Big inheritance issues at the time as the "issue" is the direct beneficiary in law if either or both parent dies without a will.
In law, if you die intestate the first benficiary will be spouse, if there were children then they can also claim (legitimate ones!). Then it goes parents of deceased and then siblings then legitimate neice/nephews.
After that it goes to the Crown..distant relatives were exscluded from the legitimacy bill to stop cousins 300 times removed having claims on estates).
Basically if you have made a will then you should be ok UNLESS the will is contested by one of these close relatives who prove the child was not reregistered after the marriage and then technically they may have a case but it would be small.

CarGirl · 31/03/2008 21:56

do illegitimate still have no claim on a parent's eastate?

toratora · 31/03/2008 21:58

We had to re-register dd's birth after we got married, even though she was given dh's surname from the start - it is to do with inheritance laws.

iheartdusty · 31/03/2008 22:01

illegitimate children could only claim on an estate by proving they were dependant, I think, under a separate Act to do with dependancy.

mummypig · 01/04/2008 14:29

Thanks everyone esp Miggsie.
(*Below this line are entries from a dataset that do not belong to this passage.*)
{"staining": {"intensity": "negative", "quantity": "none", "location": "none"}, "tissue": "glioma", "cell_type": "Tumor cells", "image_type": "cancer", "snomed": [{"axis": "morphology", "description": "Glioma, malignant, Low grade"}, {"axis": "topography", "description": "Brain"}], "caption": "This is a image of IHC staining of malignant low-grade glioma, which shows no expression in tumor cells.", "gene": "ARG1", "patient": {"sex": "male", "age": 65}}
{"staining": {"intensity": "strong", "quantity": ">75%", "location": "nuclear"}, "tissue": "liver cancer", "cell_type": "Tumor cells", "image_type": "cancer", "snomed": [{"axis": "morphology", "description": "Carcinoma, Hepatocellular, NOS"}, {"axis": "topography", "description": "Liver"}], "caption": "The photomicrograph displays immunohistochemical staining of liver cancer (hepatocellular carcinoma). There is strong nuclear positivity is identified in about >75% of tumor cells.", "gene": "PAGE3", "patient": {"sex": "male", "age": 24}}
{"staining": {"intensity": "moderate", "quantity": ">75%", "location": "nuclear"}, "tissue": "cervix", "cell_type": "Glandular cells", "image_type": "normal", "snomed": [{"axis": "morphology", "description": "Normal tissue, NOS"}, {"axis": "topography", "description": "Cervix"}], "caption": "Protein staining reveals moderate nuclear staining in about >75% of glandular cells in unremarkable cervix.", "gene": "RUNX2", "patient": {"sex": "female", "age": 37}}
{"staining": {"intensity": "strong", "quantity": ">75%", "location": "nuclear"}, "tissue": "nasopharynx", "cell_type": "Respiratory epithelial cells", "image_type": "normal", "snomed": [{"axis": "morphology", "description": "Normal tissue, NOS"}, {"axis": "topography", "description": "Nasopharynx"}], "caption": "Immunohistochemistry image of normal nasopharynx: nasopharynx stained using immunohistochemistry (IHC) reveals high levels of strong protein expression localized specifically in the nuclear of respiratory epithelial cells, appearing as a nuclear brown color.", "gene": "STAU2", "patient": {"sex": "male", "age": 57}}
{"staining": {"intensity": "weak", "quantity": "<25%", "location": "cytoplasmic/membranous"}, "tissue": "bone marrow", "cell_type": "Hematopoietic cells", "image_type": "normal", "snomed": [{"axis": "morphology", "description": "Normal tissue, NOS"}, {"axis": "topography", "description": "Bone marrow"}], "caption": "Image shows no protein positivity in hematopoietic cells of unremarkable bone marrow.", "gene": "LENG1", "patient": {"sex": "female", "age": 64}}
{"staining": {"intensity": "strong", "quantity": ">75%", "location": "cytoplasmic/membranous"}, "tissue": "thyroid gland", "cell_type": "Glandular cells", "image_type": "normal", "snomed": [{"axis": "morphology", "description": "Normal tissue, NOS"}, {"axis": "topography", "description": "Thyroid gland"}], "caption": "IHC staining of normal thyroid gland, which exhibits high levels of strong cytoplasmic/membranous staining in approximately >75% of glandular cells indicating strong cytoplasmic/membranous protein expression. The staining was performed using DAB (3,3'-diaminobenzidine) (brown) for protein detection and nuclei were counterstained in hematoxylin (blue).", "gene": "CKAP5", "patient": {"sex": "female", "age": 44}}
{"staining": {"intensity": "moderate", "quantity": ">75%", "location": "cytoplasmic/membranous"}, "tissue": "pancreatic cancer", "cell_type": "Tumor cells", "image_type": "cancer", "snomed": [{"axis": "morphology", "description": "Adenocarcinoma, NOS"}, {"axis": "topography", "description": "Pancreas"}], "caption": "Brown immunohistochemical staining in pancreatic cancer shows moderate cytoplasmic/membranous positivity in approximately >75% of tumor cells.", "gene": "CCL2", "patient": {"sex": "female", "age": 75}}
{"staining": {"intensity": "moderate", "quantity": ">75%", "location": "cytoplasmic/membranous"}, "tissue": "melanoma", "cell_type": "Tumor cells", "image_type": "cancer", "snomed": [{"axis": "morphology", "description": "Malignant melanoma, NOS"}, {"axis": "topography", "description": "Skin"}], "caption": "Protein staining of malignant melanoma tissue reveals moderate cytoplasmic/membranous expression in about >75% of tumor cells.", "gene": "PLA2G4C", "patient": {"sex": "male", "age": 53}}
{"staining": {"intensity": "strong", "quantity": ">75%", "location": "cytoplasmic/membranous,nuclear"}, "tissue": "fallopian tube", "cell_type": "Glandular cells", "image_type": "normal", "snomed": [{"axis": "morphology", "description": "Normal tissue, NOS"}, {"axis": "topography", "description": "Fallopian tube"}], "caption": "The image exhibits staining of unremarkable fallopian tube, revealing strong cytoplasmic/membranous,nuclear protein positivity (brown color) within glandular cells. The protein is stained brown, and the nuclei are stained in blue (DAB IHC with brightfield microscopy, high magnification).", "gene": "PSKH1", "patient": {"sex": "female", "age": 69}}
It's interesting to see what order the beneficiaries come in if we die intestate. I can't imagine any of our parents, siblings or nieces saying they should have all our money as our sons were illegitimate, but I suppose it might happen in some families. It's pretty clear they are our dependants though, at least until they reach adulthood.

So basically if we have a will it's okay but it's probably still worth doing.